Text shown:
──────

Make use of the usage string be the specification!

A criminally underused library.

[+] fragmede|6 months ago|reply
My favorite. A bit too much magic for some, but it seems well specified to me.
[+] tomjakubowski|6 months ago|reply
A great example of "declaration follows use" outside of C syntax.
[+] esafak|6 months ago|reply
The "problem" is that some languages don't have rich enough type systems to encode all the constraints that people want to support with CLI options. And many programmers aren't that great at wielding the type systems at their disposal.
[+] globular-toast|6 months ago|reply
Not all of this validation belongs in the same layer. A lot of the problems people seem to have is due to people thinking it all has to be done in the I/O layer.

A CLI and an API should indeed occupy the same layer of a program architecture, namely they are entry points that live on the periphery. But really all you should be doing there is lifting the low byte stream you are getting from users to something higher level you can use to call your internals.

──────

Study questions:
• A. In the forum thread on command-line parsing, what does globular-toast say a CLI and an API are?
• B. Render this sentence from the forum thread on command-line parsing in Spanish: "Not all of this validation belongs in the same layer."

Dataset extract:

──────

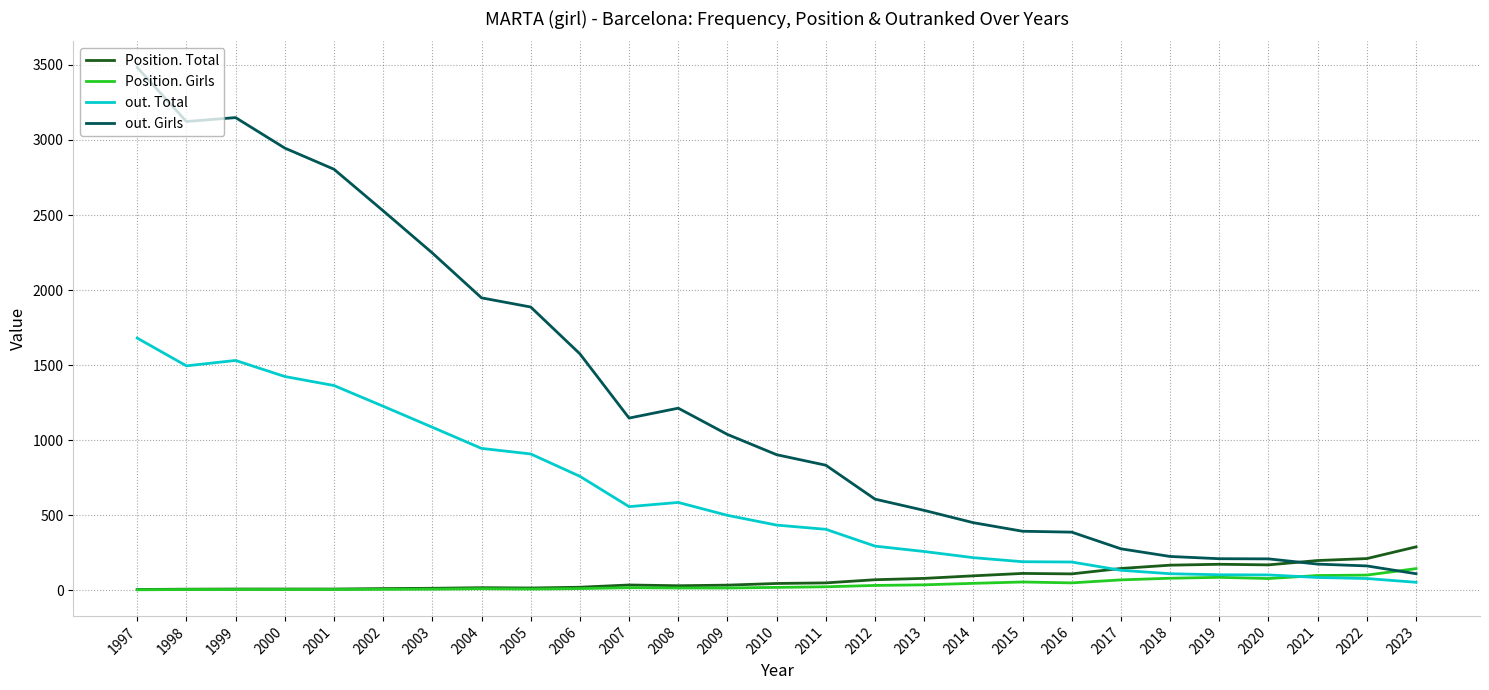

Is the value of out. Girls at 2010 greater than the value of Position. Girls at 2021?

Yes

──────

Problem solutions:
• A. They are entry points that live on the periphery of a program architecture.

• B. No toda esta validación pertenece a la misma capa.